CES 2019: Voice Assistants, 8K TV, Connected Vehicles, AR, VR Eyewear

The annual tech mega-gathering known as CES kicks off Tuesday with a full lineup of Internet-connected gadgetry for all facets of consumer life.

CES grows and grows, with this year’s attendance pegged at more than 182,000 people from 155 countries with nearly 5,000 exhibiting companies and sessions with many hundreds of speakers.

Two days before the official opening of CES at the massive Las Vegas Convention Center and surrounding hotels, the head of research for the Consumer Technology Association (CTA), the organization that puts on CES, opens a pre-show for journalists and analysts to highlight trends and the state of the market.

By time frames, 2000 was the Digital Age, 2010 was the Connected Age and 2020 will be the Data Age, said Steve Koenig, vice president of research at CTA in his opening presentation.

The Internet of Things is becoming the Intelligence of Things, with the growth of embedded artificial intelligence, machine learning and digital assistants, Koenig said, noting that Amazon Alexa has nearly 60,000 skills and runs on more than 20,000 compatible devices.

Other advancements are on the horizon, such as 8K TV, with the average screen size today of 48 inches growing to 50 inches in two years, with 8K TV shipments estimated at more than a million by 2021.

Shipments of eyewear for augmented and virtual reality are expected to slow slightly in 2019 and then ship more than 2 million units in 2020 and closer to 3 million units by 2023, said Koenig.

Many auto brands and vehicle tech suppliers will be showing their latest innovation at CES. Koenig noted that GM’s Cruise unit, Ford’s Argo AI and the Daimler/Bosch trials all are getting underway this year.

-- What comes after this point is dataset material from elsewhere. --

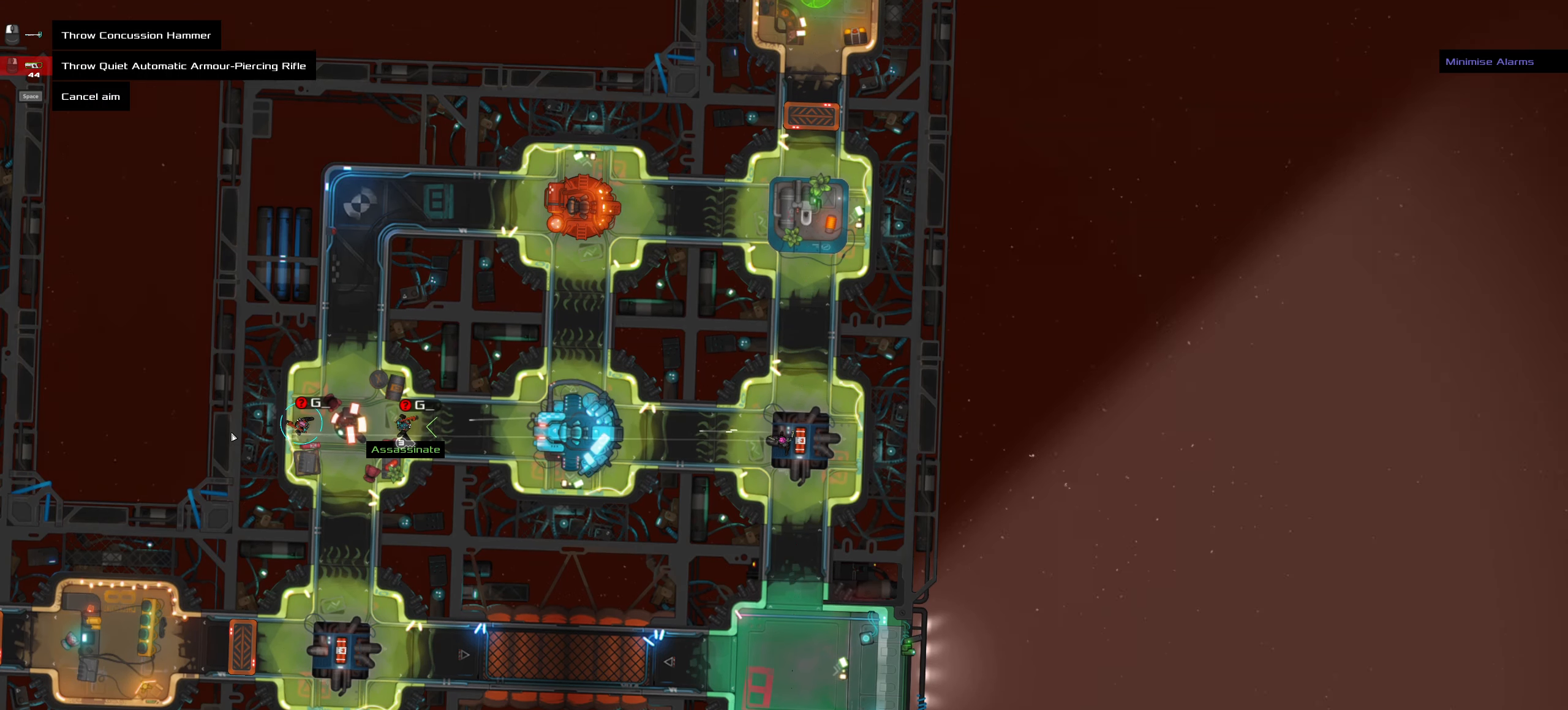
{"keys": [], "mouse": [], "events": [[17, "ctrl_l", "up"], [300, "ctrl_l", "down"], [400, "ctrl_l", "up"]]}
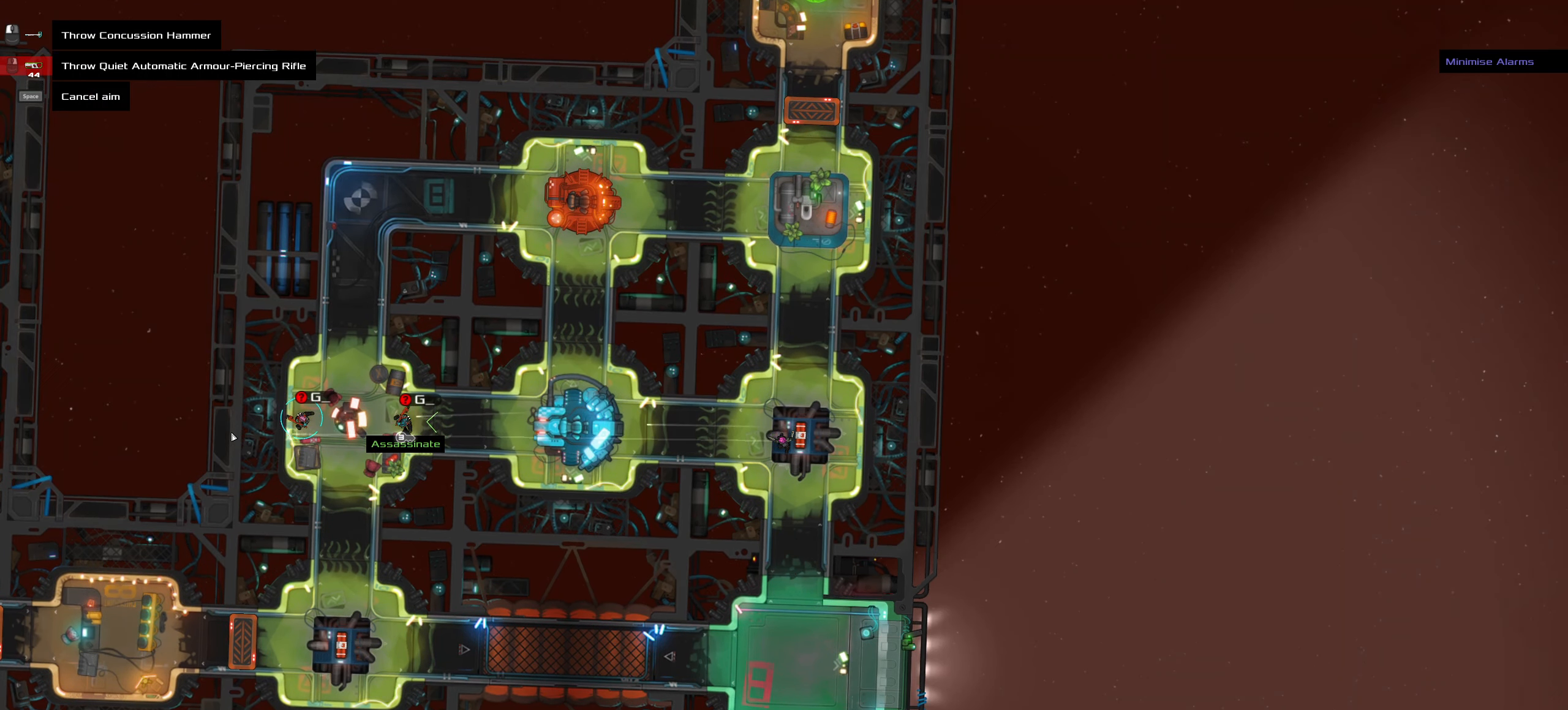
{"keys": [], "mouse": [], "events": [[217, "ctrl_l", "down"], [317, "ctrl_l", "up"]]}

He pointed out the significant investments being made in self-driving technologies. These include Ford investing $1 billion in Argo AI, Toyota putting $1 billion into Toyota Research Institute, GM’s $581 million to acquire Cruise and another $500 million investment in Lyft, Volvo’s $300 million to purchase Otto, Intel’s $15.3 billion to buy Mobileye and Hyundai’s $1.7 billion in research and development.

There’s a lot of money resting on the devices being shown this week.  Some are quite appropriately being introduced in Las Vegas.